令和7年6月定例月議会「令和7年度 一般会計補正予算(第4号)」についての質疑


令和7年6月定例月議会本会議(令和7年6月27日)で行った議案第18号「令和7年度大阪府枚方市一般会計補正予算(第4号)」についての質疑の記録を掲載します。

 

※これは正式な議事録ではございません。正式な議事録は、数か月後に市役所や図書館、市議会のホームページで閲覧することができます。


【かじや 質問1】                                      

「議案第18号 令和7年度大阪府枚方市一般会計補正予算(第4号)」のうち「1.校務の情報化推進事業経費」の「(1)生成AIパイロット校事業費」164万2千円についてお聞きします。

本市では、令和5年度に長尾中学校をリーディングDXスクール事業生成AIパイロット校の指定校として、授業における生成AIの活用に関する実証的な取り組みが行われたお聞きしています。

そこでまず、長尾中学校での教育実践の成果と課題について、また今回採択された生成AIパイロット校事業の内容及び事業目的についてお聞きします。

 

【新保学校教育部長 答弁1】

まず長尾中学校での取組についてお答えします。

令和5年度は日本では生成AIの黎明期であり、長尾中学校での成果としては、生成AIがどのようなものであるか、また、教育の場でどのようなことに活用できるのか、その可能性と限界などを明らかにし、その知見を全国へ発信できたことがあげられます。課題は、学習の場面で活用するにあたり、当時は、解答の不正確さやハルシネーション(異なる情報を作り出す現象)などの生成AIの技術的制約により、効果的な活用につながらないことがあったことです。
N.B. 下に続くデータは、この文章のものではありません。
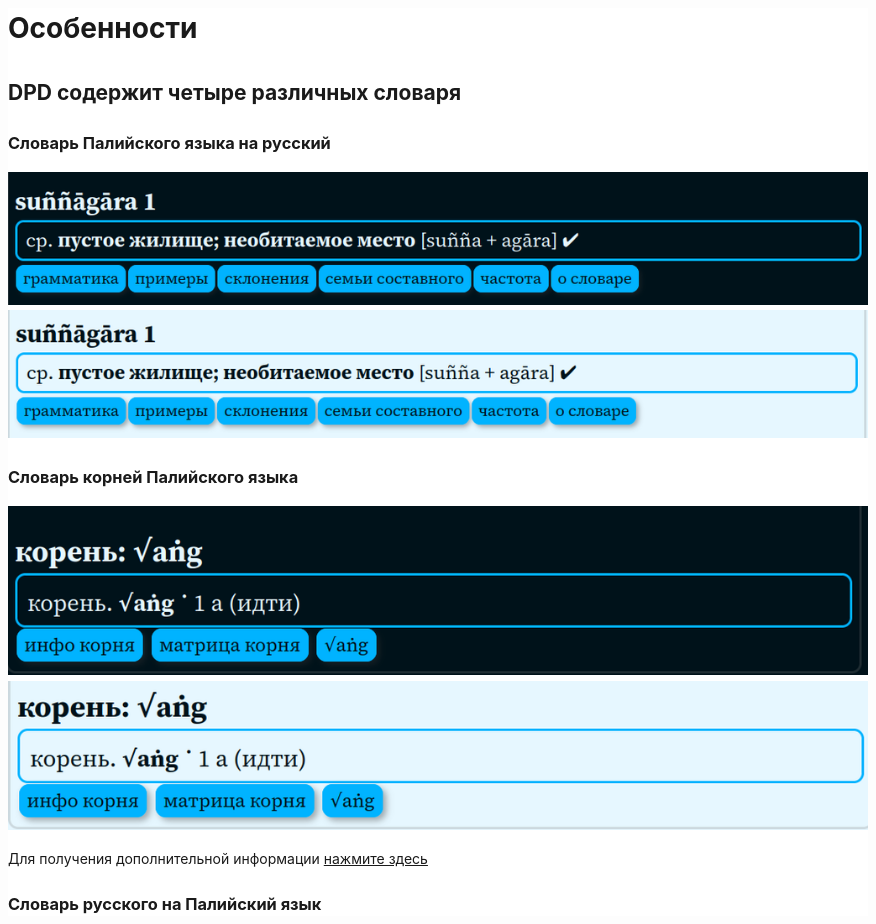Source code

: # Особенности

## DPD содержит четыре различных словаря

### Словарь Палийского языка на русский

![pali2english](../pics/features/1pali2rus_d.png#only-dark)
![pali2english](../pics/features/1pali2rus_l.png#only-light)

### Словарь корней Палийского языка

![pali2english](../pics/features/2rootsdict_d.png)
![pali2english](../pics/features/2rootsdict_l.png)

Для получения дополнительной информации [нажмите здесь](rootdict.md)

### Словарь русского на Палийский язык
今回採択された「生成AIパイロット校事業」は、文部科学省が指定した学校が、国の示すガイドラインに基づいて、生成AIを学習場面で適切に利活用し、成果・課題の検証、事例の創出・普及を図るものです。現在導入している教育機関用ライセンスは、生成AIの利用規約による年齢制限が18歳以上となっているため、中学校では活用することができません。しかし、今後13歳以上に引き下げられることが見込まれており、今回のパイロット校事業としての取組が、全国の中学校における生成AIの活用のモデルとなるととらえています。
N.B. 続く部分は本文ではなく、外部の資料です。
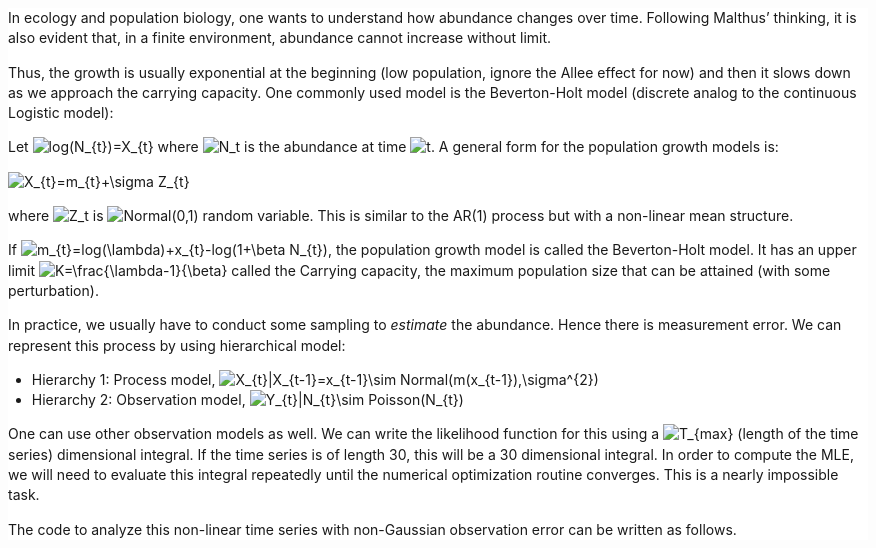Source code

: In ecology and population biology, one wants to understand how abundance
changes over time. Following Malthus’ thinking, it is also evident that,
in a finite environment, abundance cannot increase without limit.

Thus, the growth is usually exponential at the beginning (low
population, ignore the Allee effect for now) and then it slows down as
we approach the carrying capacity. One commonly used model is the
Beverton-Holt model (discrete analog to the continuous Logistic model):

Let
![log(N\_{t})=X\_{t}](https://latex.codecogs.com/svg.image?log%28N_%7Bt%7D%29%3DX_%7Bt%7D "log(N_{t})=X_{t}")
where ![N_t](https://latex.codecogs.com/svg.image?N_t "N_t") is the
abundance at time ![t](https://latex.codecogs.com/svg.image?t "t"). A
general form for the population growth models is:

![X\_{t}=m\_{t}+\sigma Z\_{t}](https://latex.codecogs.com/svg.image?X_%7Bt%7D%3Dm_%7Bt%7D%2B%5Csigma%20Z_%7Bt%7D "X_{t}=m_{t}+\sigma Z_{t}")

where ![Z_t](https://latex.codecogs.com/svg.image?Z_t "Z_t") is
![Normal(0,1)](https://latex.codecogs.com/svg.image?Normal%280%2C1%29 "Normal(0,1)")
random variable. This is similar to the AR(1) process but with a
non-linear mean structure.

If
![m\_{t}=log(\lambda)+x\_{t}-log(1+\beta N\_{t})](https://latex.codecogs.com/svg.image?m_%7Bt%7D%3Dlog%28%5Clambda%29%2Bx_%7Bt%7D-log%281%2B%5Cbeta%20N_%7Bt%7D%29 "m_{t}=log(\lambda)+x_{t}-log(1+\beta N_{t})"),
the population growth model is called the Beverton-Holt model. It has an
upper limit
![K=\frac{\lambda-1}{\beta}](https://latex.codecogs.com/svg.image?K%3D%5Cfrac%7B%5Clambda-1%7D%7B%5Cbeta%7D "K=\frac{\lambda-1}{\beta}")
called the Carrying capacity, the maximum population size that can be
attained (with some perturbation).

In practice, we usually have to conduct some sampling to *estimate* the
abundance. Hence there is measurement error. We can represent this
process by using hierarchical model:

- Hierarchy 1: Process model,
  ![X\_{t}\|X\_{t-1}=x\_{t-1}\sim Normal(m(x\_{t-1}),\sigma^{2})](https://latex.codecogs.com/svg.image?X_%7Bt%7D%7CX_%7Bt-1%7D%3Dx_%7Bt-1%7D%5Csim%20Normal%28m%28x_%7Bt-1%7D%29%2C%5Csigma%5E%7B2%7D%29 "X_{t}|X_{t-1}=x_{t-1}\sim Normal(m(x_{t-1}),\sigma^{2})")
- Hierarchy 2: Observation model,
  ![Y\_{t}\|N\_{t}\sim Poisson(N\_{t})](https://latex.codecogs.com/svg.image?Y_%7Bt%7D%7CN_%7Bt%7D%5Csim%20Poisson%28N_%7Bt%7D%29 "Y_{t}|N_{t}\sim Poisson(N_{t})")

One can use other observation models as well. We can write the
likelihood function for this using a
![T\_{max}](https://latex.codecogs.com/svg.image?T_%7Bmax%7D "T_{max}")
(length of the time series) dimensional integral. If the time series is
of length 30, this will be a 30 dimensional integral. In order to
compute the MLE, we will need to evaluate this integral repeatedly until
the numerical optimization routine converges. This is a nearly
impossible task.

The code to analyze this non-linear time series with non-Gaussian
observation error can be written as follows.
今回、市立第二中学校が指定校としての採択を受けましたので、事業の趣旨を踏まえながら、生成AIを各教科の学習場面で利活用し、好事例の創出、発信に取り組んでまいります。

 

【かじや 質問2】                                     

それでは、2回目の質問をさせていただきます。

長尾中学校での成果と課題、また生成AIパイロット校事業の内容や事業目的については、分かりました。

生成AIを通じて、生徒自身が探究的な学びに取り組む力は、今後進展するAI社会において不可欠な素養だと考えます。

一方、生成AIをどのように教育に取り入れるかについて、指導体制やリテラシー格差などの課題も想定されます。

そこで、これまでの課題への対応策として、第二中学校ではどのような準備・工夫を考えているのか、また生成AIの導入を「AI社会を生き抜く人材育成の一環」と捉えたとき、本市として中長期的にどのような教育方針・育成ビジョンを持っているのか見解をお聞きします。

 

【新保学校教育部長 答弁2】

課題への対応策として、まず、現段階で生徒が活用できる有償の教育用生成AIサービスを導入し、子どもたちが安全に生成AIを活用できる環境を構築します。

また、校内研修の年間計画の検討、伴走支援をお願いする有識者について選定の準備を進めております。

中長期的な視点では、生徒の生成AIを踏まえた情報活用能力の育成強化を大切にしながら、全てを生成AIに任せるのではなく、生徒の主体的な学びにおけるパートナーとして活用していけることをめざします。

そして、情報技術を学習や日常生活に活用しながら、豊かに社会を生きる人材の育成に努めてまいります。

 

【かじや 意見】                                      

3回目は要望とさせていただきます。

ただいまのご答弁にあったとおり、生成AIを生徒の主体的な学びを支えるパートナーとして活用し、情報技術を学習や日常生活に活かしていくという方向性は、これからの教育において非常に重要な視点だと受け止めています。

AIが当たり前のように存在する社会において、知識を得ることだけではなく、「その情報をどう使うのか」「どう考えるのか」といった、より深い思考や判断の力が求められています。

生成AIは、個別最適な学びの支援や、教科横断的な探究学習、地域課題に向き合う実践的な学びなど、教育の可能性を広げる大きなきっかけとなるものです。

こうした新たな学びを現場で支えるためには、教員が安心して取り組める支援体制の整備や、保護者・地域との信頼関係の構築が欠かせません。

そこで、教員に対する継続的な研修と支援体制の充実、保護者・地域への情報共有と理解促進、そして「AI時代の学び」に対応した中長期的な教育ビジョンの明確化と発信に取り組んでいただくことを要望します。

あわせて、今回の第二中学校でのパイロット事業を契機として、実践から得られた知見や課題を丁寧に検証し、市内の他校にも展開していくことで、枚方市全体の教育の質を底上げしていただきたいと考えています。

そして何より、こうした教育の取り組みを通じて、子どもたちがAIを単なる道具として使うのではなく、AIと共に考え、判断し、創造し、他者と協働できる力を育てることが、これからの時代において不可欠です。

「問いを立てる力」「情報を見極め活用する力」「自分の考えを表現し、対話する力」――こうした資質を育むことこそが、AI社会を生き抜く人材育成の基盤になると考えます。

そうした視点を踏まえ、実践に根ざした仕組みづくりと現場への丁寧な支援を進めていただくよう、要望しまして、私の質疑を終わります。